Het is eigenlijk een grote omissie dat Ariaan en ik bij het schrijven van onze inleiding op het leven en het theologische denken van Stanley Hauerwas niet meer aandacht hebben gegeven aan de rol van humor. Hij zou het zelf ook een groot manco vinden, denk ik. Gelukkig voor ons dat hij geen Nederlands leest. Om toch enigszins voor onze tekortkoming te compenseren, vind je hier een korte beschouwing op ‘Hauerwas als humorist.’

Prikkelende titels

Wie een beetje bekend is met zijn essays – het grootste deel van zijn boeken bestaat immers uit verzamelde lezingen en losse artikelen – kent de prikkelende titels waarmee hij veel van zijn werk tooit. In de tijd dat hij zich nadrukkelijk richtte op medisch-ethische zaken schreef hij het pijnlijke essay ‘Suffering the Retarded: Should We Prevent Retardation?’ Door te doen alsof ‘wij’ normale mensen ‘lijden’ aan de mensen met een verstandelijke beperking (‘de achterlijken’) legt hij de vinger bij de zere plek van onze onuitgesproken denkpatronen: wij hebben er last van dat mensen met een beperking niet ‘mee kunnen’ en zich ‘slecht kunnen aanpassen’ aan onze snelle en geëmancipeerde samenleving.

Ironie faciliteert een onderzoekende houding die de menselijke pretentie in twijfel trekt

Of wat dacht je van de titel ‘Why Gays (as a Group) Are Morally Superior to Christians (as a Group),’ waarmee hij de homogemeenschap als voorbeeld stelde voor christenen omdat zij tenminste om hun identiteit uit militaire dienst werden geweerd. Een maatregel die de pacifistische Hauerwas ook graag toegepast zou zien op christenen vanwege hun geweldloosheid. Een utopie natuurlijk – dat weet Hauerwas maar al te goed – in een land waar de schietgrage evangelicals de Golfoorlog (1990-1991) maar wat graag ondersteunden.

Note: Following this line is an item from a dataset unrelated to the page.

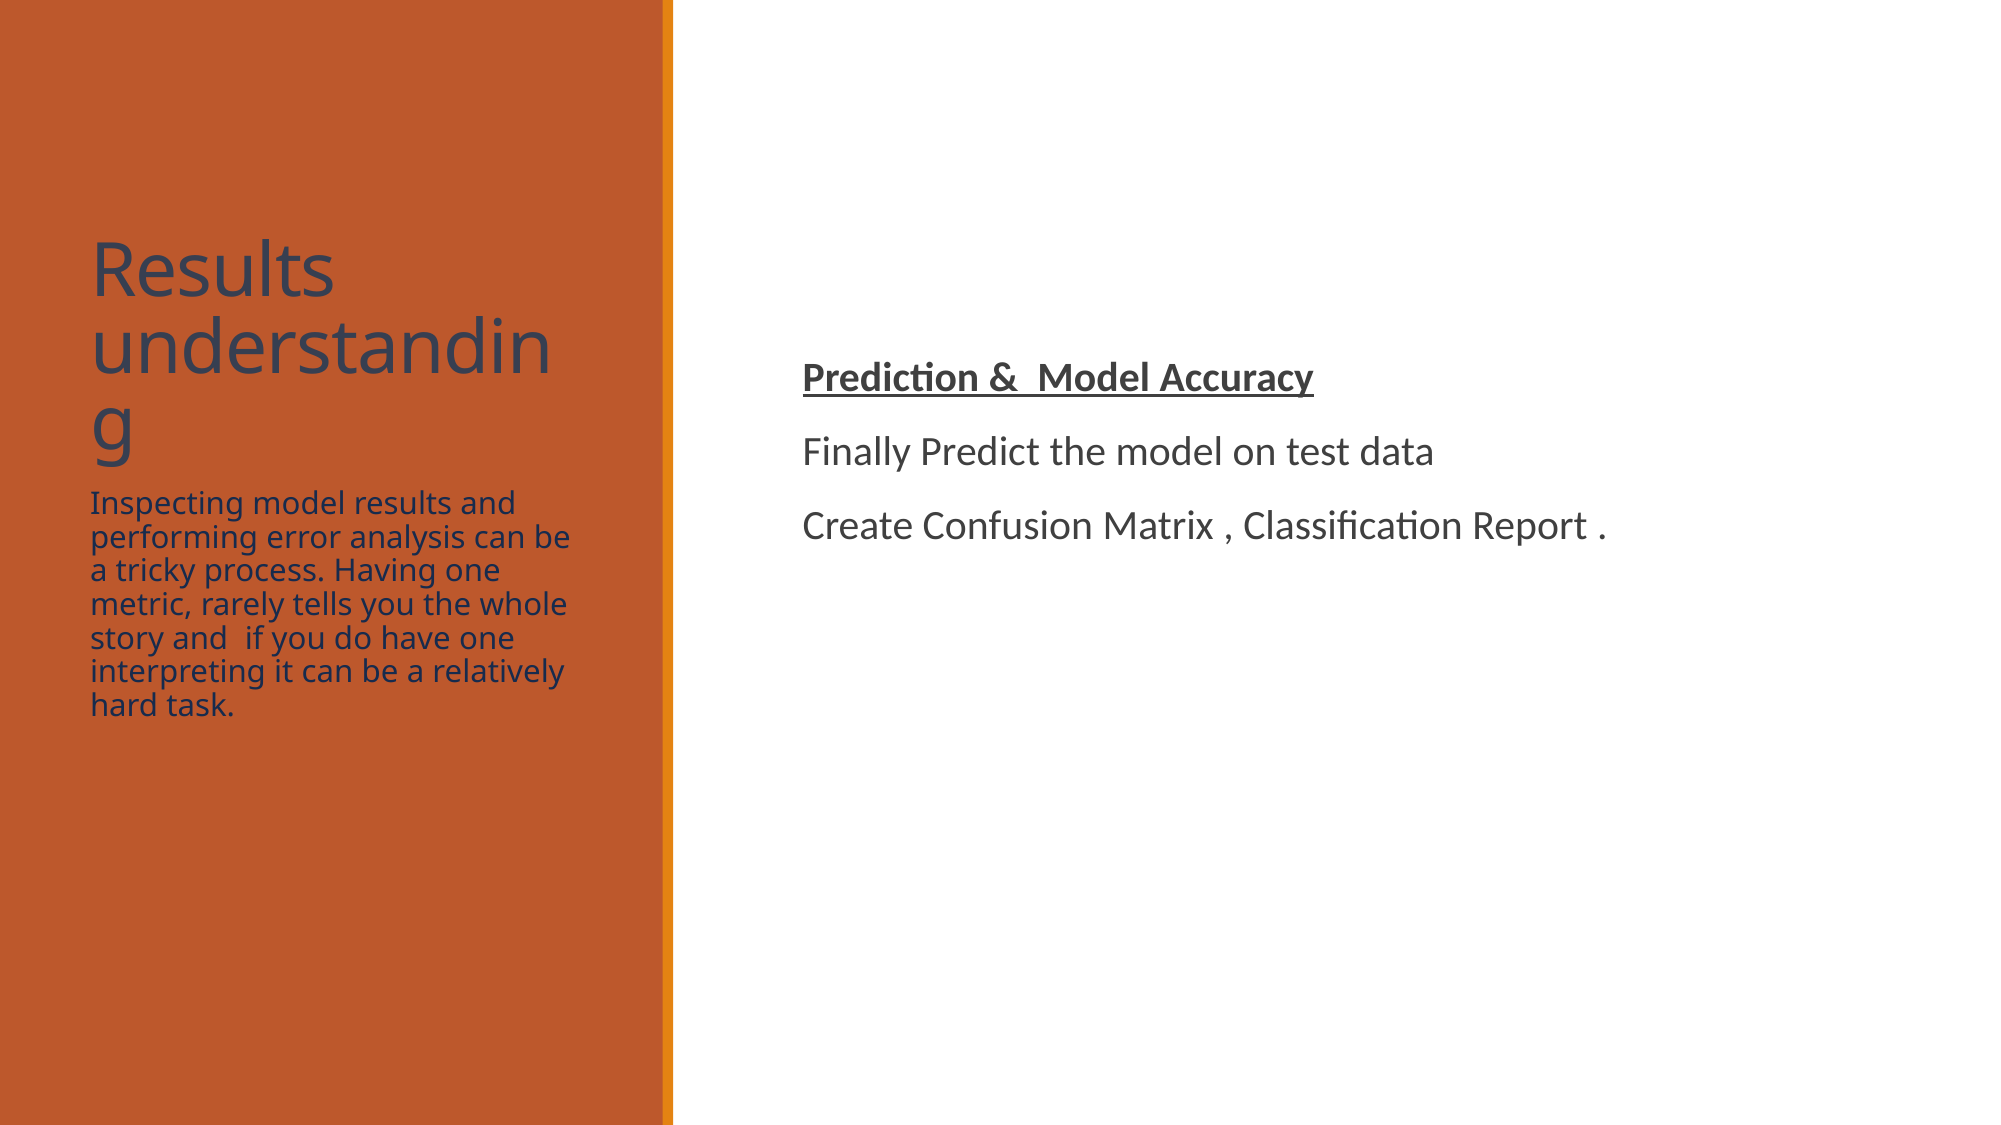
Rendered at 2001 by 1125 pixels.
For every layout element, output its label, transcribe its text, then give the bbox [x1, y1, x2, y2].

Denk, ten slotte, ook aan het meesterlijke essay ‘Killing Compassion’ waarin hij een ethische analyse geeft van argumenten voor euthanasie waarin onder mom van medemenselijkheid een mensenleven beëindigd wordt. Het zijn stuk voor stuk titels waarin Hauerwas ironie inzet. Ironie is voor Hauerwas een handig retorisch instrument om kerk en samenleving een spiegel voor te houden. Het wekt de lach op en tegelijk zet het dat wat vaak vanzelfsprekend is onder kritiek.

Ironisch misverstaan

Niet iedereen kan Hauerwas’ ironische stijl waarderen en hij wordt ook niet door iedereen zo begrepen. Nu is ironie sowieso een lastig ding en zeker op Twitter vaak het ondankbare object van veel domheid. Illustratief voor dit misverstaan van ironie – ja, je zou zelfs kunnen zeggen ‘ironisch’ – is de lijst met voorbeelden in het nummer ‘Ironic’ van Alanis Morisette die allesbehalve ironisch zijn: “It’s like rain on your wedding day. It’s a free ride when you’ve already paid. It’s the good advice that you just didn’t take.” Het zijn voorbeelden van domme pech of onhandigheid, maar niet van ironie.

Maar wat is ironie dan?

‘Ironie,’ spreekt Hauerwas Kierkegaard na, ‘verstoort de wereld door het bekende vreemd en het vreemde vertrouwd te maken.’ Ironie faciliteert zo een onderzoekende houding die de menselijke pretentie in twijfel trekt en bijvoorbeeld de vraag stelt of we überhaupt in staat zijn om te weten wat het betekent om christen te zijn.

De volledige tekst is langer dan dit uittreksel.